* [What the task asks] Quote the passage on patent registrations, credit guarantees and sales growth below in full, word for word.

* [Document text]
__________

To explore the interaction pattern, simple slopes of the patent registrations on the sales growth rates depending on the levels of the credit guarantees were tested for the low (−1 SD below the mean) and high (+1 SD above the mean) credit guarantee subgroups. Figure 2 shows that the slope of the relationship between the patent registrations and the sales growth rates was greater in the companies with high than it was in the companies with low levels of credit guarantees.

The significance of the simple slope was examined using the PROCESS macro for SPSS (Model 1), which determines the conditional effect of the patent registrations on the sales growth rates at certain credit guarantee values, which represents the moderator [42].

Table 5. Conditional Effect of the Patent Registrations on the Company Growth at the Values of the Credit Guarantees.

Credit Guarantees	B	SE	t-Value	LLCI	ULCI
−1 SD	0.159	0.050	30.16 **	0.060	0.258
Mean	0.041	0.035	10.18	−0.028	0.110
+1 SD	0.029	0.039	0.73	−0.048	0.105

** p < 0.05.

shows that, for both the moderate (mean) and high (+1 SD) values of the credit guarantee subgroups, the upper bound of the bias-corrected confidence interval exceeds 0, suggesting that the indirect effect is not significant. However, for the subgroup with low levels of credit guarantees (−1 SD), the upper bounds of the confidence intervals are comfortably below 0, and the effect of the patent registrations on the sales growth rates was significant, as can be seen in Table 5 (b = 0.159, t = 3.16, p < 0.05).

__________

* [Stored rows]

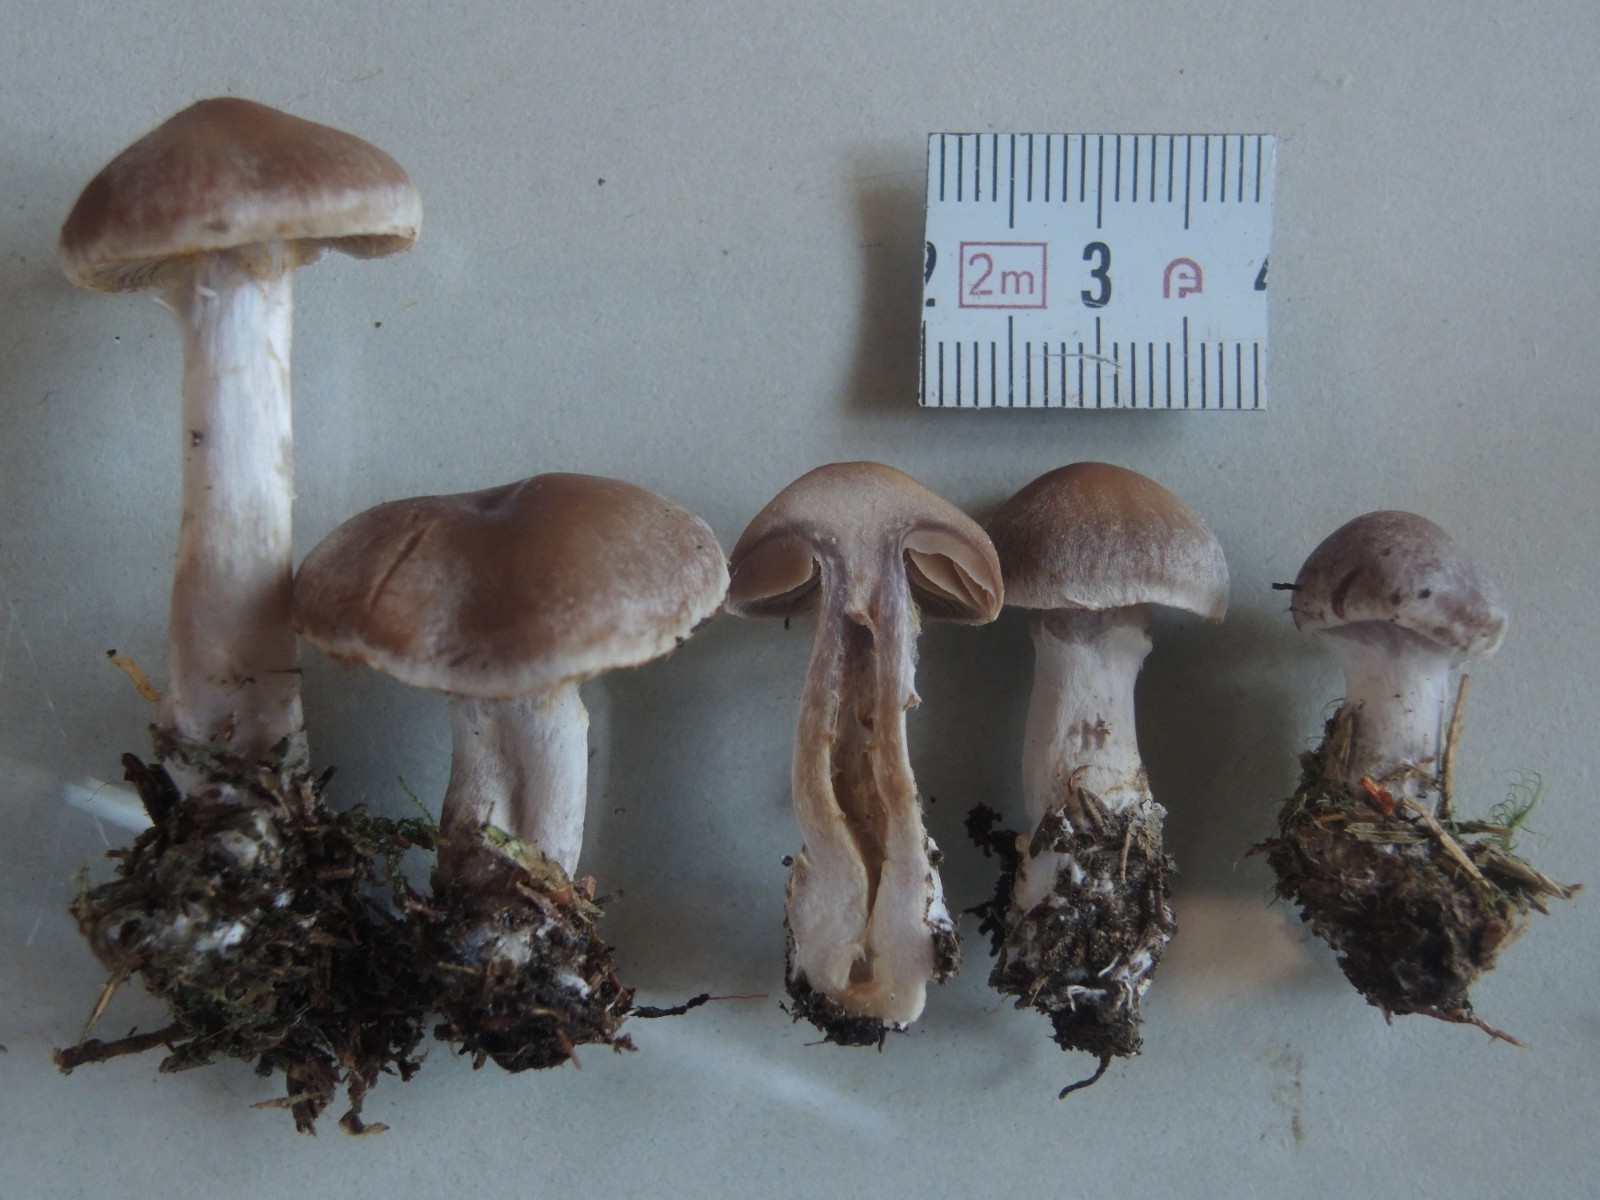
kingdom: Fungi
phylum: Basidiomycota
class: Agaricomycetes
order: Agaricales
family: Cortinariaceae
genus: Cortinarius
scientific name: Cortinarius kauffmanianus
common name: plantage-slørhat
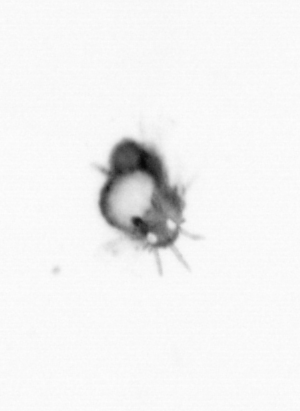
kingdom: Animalia
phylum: Annelida
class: Polychaeta
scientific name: Polychaeta
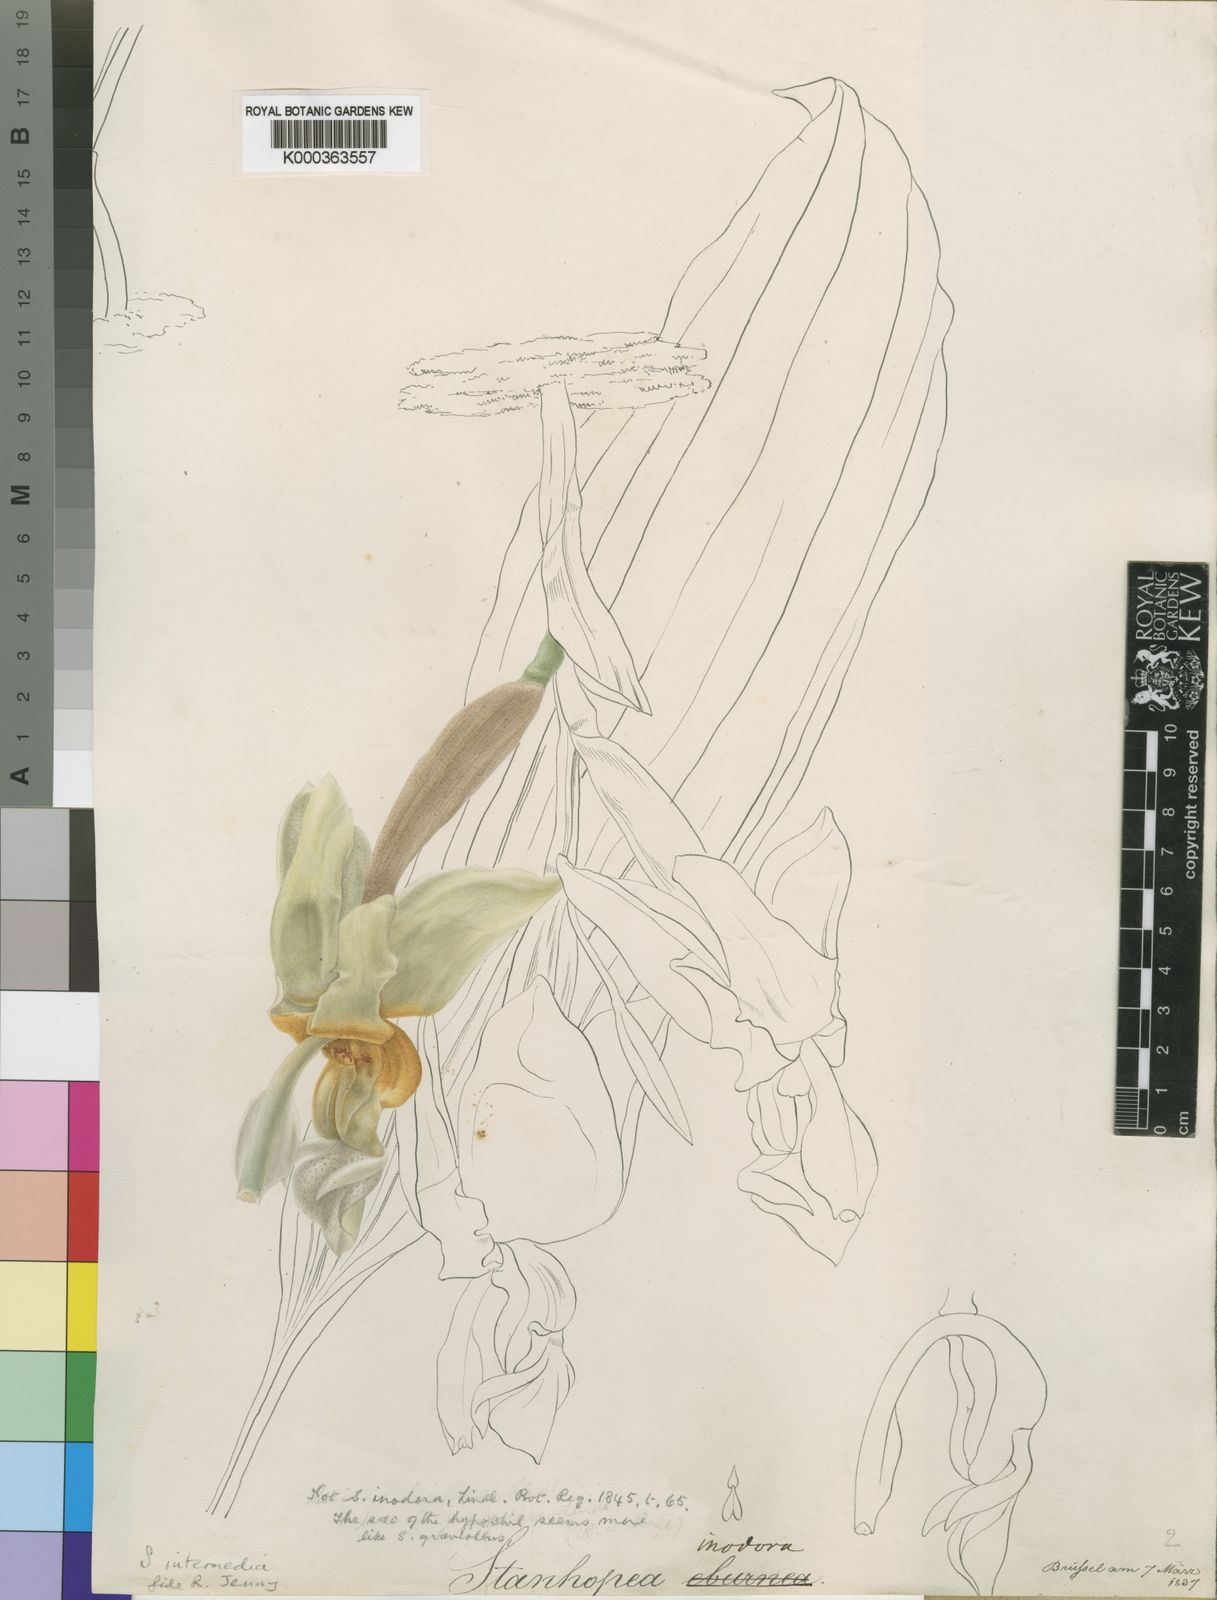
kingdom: Plantae
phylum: Tracheophyta
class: Liliopsida
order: Asparagales
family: Orchidaceae
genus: Stanhopea
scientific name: Stanhopea intermedia
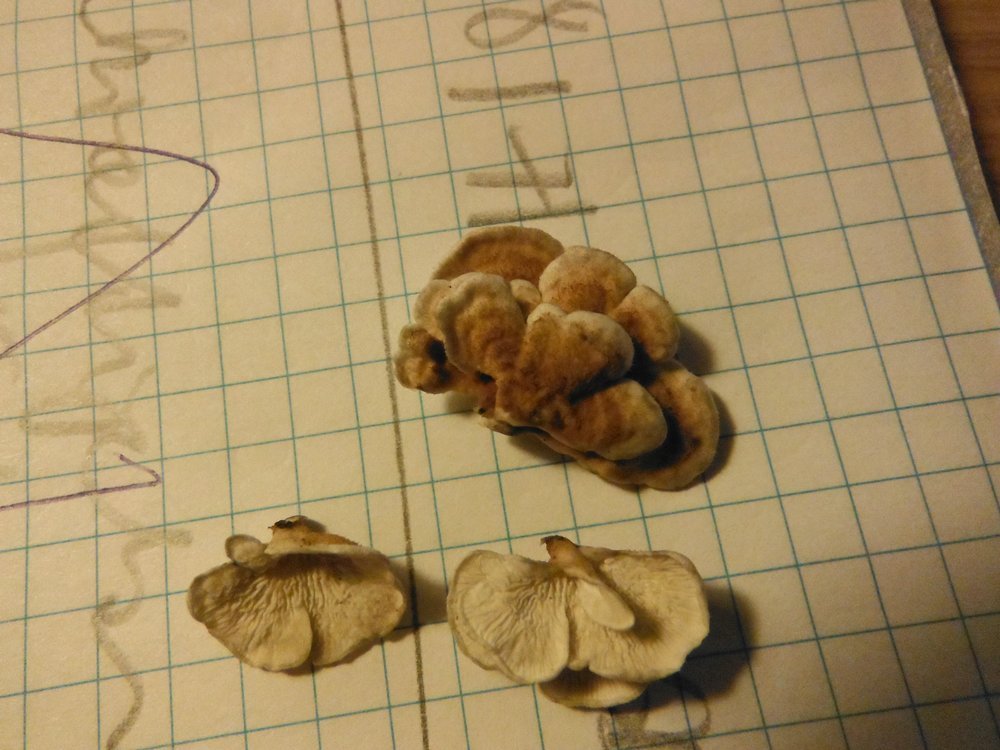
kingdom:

__________

* [Solution to the exercise]
To explore the interaction pattern, simple slopes of the patent registrations on the sales growth rates depending on the levels of the credit guarantees were tested for the low (−1 SD below the mean) and high (+1 SD above the mean) credit guarantee subgroups. Figure 2 shows that the slope of the relationship between the patent registrations and the sales growth rates was greater in the companies with high than it was in the companies with low levels of credit guarantees.

The significance of the simple slope was examined using the PROCESS macro for SPSS (Model 1), which determines the conditional effect of the patent registrations on the sales growth rates at certain credit guarantee values, which represents the moderator [42].

Table 5. Conditional Effect of the Patent Registrations on the Company Growth at the Values of the Credit Guarantees.

Credit Guarantees	B	SE	t-Value	LLCI	ULCI
−1 SD	0.159	0.050	30.16 **	0.060	0.258
Mean	0.041	0.035	10.18	−0.028	0.110
+1 SD	0.029	0.039	0.73	−0.048	0.105

** p < 0.05.

shows that, for both the moderate (mean) and high (+1 SD) values of the credit guarantee subgroups, the upper bound of the bias-corrected confidence interval exceeds 0, suggesting that the indirect effect is not significant. However, for the subgroup with low levels of credit guarantees (−1 SD), the upper bounds of the confidence intervals are comfortably below 0, and the effect of the patent registrations on the sales growth rates was significant, as can be seen in Table 5 (b = 0.159, t = 3.16, p < 0.05).